In dieser etwas schematischen Form
verbleibend, möchte ich einige Gedanken wiedergeben, die mir vor
einigen Jahren sehr geeignet schienen, um Unterschiede und
Gemeinsamkeiten zwischen dem Glauben an Auferstehung im christlichen
Sinne und der Überzeugung von Reinkarnation im Sinne von Hinduismus
und Buddhismus darzustellen.2
Das Karma kennt keine Gnade! So oder so
ähnlich plakativ ließe sich kurzfassen, was viele christliche
Theologen grundlegend gegen den östlichen Glauben an die
Wiedergeburt einwenden. Was ein Mensch sät, das wird er unweigerlich
ernten, gegen seine Taten und Gedanken kommt er nicht an (und auch
niemand sonst). Dagegen kennt das Christentum einen von Gott
geschenkten Ausweg aus dem menschlichen Tun-Ergehen-Zusammenhang: "Im
Zentrum der 'Guten Botschaft' des Christentums finden wir die
grundlegende Überzeugung, daß es in Gott Verzeihung gebe und nicht
Vergeltung."3
Der Konflikt lautet damit in etwa:
Unpersönliche und unvermeidliche Anwendung eines nicht zu
überwindenden Grundsatzes (Karma) versus wohlwollende Zuwendung und
barmherzige Vergebungsbereitschaft, die über alles menschliche Tun
mit großmütiger Liebe schaut (Gott).
Darüber hinaus steht die christliche
Einmaligkeit des menschlichen Lebens mit seinem unhintergehbaren
Ernst als Gegenpol zu einer Art von Relativierung des Einzellebens
durch die Vervielfachung von Lebensläufen in einer Reihe von
Wiedergeburten. Christlich wäre dann: Gott schenkt ein Leben mit der
natürlichen Grenze des leiblichen Todes; ein Leben, das uns genügend
Möglichkeiten bietet und "nicht bloßes Versuchsfeld"4
ist; ein Leben, das uns an unser endgültiges Ziel führen soll.

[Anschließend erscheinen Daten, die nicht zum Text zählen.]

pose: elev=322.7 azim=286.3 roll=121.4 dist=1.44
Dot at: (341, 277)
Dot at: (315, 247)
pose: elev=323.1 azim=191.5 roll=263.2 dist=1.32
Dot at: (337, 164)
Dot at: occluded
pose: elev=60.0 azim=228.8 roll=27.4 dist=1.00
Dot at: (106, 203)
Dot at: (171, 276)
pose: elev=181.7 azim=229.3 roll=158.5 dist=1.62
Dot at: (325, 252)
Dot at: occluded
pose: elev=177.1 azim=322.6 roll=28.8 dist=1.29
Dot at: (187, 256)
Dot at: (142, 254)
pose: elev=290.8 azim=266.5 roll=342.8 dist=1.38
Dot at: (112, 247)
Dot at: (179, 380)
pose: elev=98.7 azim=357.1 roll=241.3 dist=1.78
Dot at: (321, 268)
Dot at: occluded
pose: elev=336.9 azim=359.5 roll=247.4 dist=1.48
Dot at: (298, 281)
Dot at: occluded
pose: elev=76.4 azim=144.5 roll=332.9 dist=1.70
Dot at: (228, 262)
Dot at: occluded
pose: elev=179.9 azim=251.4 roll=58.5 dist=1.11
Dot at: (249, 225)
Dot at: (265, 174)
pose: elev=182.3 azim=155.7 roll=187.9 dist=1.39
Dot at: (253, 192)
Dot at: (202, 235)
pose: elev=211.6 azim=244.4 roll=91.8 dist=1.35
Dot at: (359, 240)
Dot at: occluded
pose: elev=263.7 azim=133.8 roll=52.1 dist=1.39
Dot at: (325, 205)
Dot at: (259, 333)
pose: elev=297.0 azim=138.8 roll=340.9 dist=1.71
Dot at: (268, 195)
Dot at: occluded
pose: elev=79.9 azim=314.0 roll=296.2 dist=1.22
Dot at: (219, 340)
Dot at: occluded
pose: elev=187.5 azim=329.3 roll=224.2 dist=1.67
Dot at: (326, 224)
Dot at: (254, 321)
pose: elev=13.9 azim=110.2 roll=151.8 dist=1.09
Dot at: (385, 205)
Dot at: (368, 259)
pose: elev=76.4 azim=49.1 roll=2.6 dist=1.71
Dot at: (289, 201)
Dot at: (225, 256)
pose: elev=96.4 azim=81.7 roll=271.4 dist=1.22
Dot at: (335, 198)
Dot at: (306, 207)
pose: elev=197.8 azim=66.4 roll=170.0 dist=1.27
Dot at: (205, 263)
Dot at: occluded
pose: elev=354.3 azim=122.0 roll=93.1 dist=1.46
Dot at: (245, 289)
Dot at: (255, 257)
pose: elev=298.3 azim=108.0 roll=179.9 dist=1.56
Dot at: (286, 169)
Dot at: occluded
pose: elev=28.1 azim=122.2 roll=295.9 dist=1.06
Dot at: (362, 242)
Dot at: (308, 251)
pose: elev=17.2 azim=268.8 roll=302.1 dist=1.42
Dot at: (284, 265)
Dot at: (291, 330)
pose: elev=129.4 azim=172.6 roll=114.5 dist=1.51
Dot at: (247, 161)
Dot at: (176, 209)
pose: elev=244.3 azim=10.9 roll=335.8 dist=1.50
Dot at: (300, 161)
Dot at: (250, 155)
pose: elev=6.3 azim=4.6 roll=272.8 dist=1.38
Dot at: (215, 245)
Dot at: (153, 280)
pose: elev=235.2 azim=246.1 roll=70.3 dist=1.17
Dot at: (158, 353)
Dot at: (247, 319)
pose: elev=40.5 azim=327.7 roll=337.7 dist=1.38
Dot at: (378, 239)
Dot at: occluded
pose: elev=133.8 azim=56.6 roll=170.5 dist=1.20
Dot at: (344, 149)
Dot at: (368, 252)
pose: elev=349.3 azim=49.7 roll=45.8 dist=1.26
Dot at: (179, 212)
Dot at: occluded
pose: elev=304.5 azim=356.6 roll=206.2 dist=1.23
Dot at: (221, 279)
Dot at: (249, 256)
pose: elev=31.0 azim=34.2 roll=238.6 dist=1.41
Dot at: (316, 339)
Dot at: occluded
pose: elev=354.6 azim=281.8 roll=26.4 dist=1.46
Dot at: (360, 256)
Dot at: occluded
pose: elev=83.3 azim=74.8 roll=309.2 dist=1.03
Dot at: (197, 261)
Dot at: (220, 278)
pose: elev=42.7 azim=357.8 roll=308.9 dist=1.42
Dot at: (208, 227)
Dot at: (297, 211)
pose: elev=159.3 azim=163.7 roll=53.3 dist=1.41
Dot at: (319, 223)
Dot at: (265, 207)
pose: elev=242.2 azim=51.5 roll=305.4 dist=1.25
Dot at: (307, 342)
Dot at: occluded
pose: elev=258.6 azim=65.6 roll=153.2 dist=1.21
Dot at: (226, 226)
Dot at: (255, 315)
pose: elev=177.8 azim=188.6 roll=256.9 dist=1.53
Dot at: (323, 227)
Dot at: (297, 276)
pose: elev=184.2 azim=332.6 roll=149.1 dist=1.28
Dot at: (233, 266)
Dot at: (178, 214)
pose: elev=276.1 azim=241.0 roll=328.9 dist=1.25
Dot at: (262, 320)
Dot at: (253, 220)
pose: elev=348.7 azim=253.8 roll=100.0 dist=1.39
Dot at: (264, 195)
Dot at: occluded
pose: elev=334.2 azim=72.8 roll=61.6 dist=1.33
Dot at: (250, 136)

Andere Erwägungen sind weniger auf die
theologischen Unterschiede aus und stellen mehr in Rechnung, was
Auferstehungsglauben und Reinkarnationsglauben verbindet und was
möglicherweise Anknüpfungspunkte zum tieferen Ausloten auch des
eigenen Denkmodells liefert.
Gemeinsam ist beiden Vorstellungen5
der Glaube an ein Leben über den Tod hinaus und an Konsequenzen, die
sich aus dem jetzigen Leben für das postmortale Geschehen ergeben.
Menschen haben durch ihre Lebenspraxis also in einer gewissen Weise
Einfluss auf die sie erwartende Wirklichkeit nach dem Tod. Der oben
genannte existenzielle Ernst muss ja auch verschiedene mögliche
Ausgänge des Lebens zulassen, damit darin auch wirklicher Ernst ist.
Dazu kommt die Einbettung des
Individuums in die Generationen der Menschheitsgeschichte vor ihm,
die es immer auch beeinflusst. Christlicherseits kann hier
hingewiesen werden auf die Heils- und Unheilsgeschichte mit der
sogenannten Erbsünde und deren universale Heilung in Jesus Christus.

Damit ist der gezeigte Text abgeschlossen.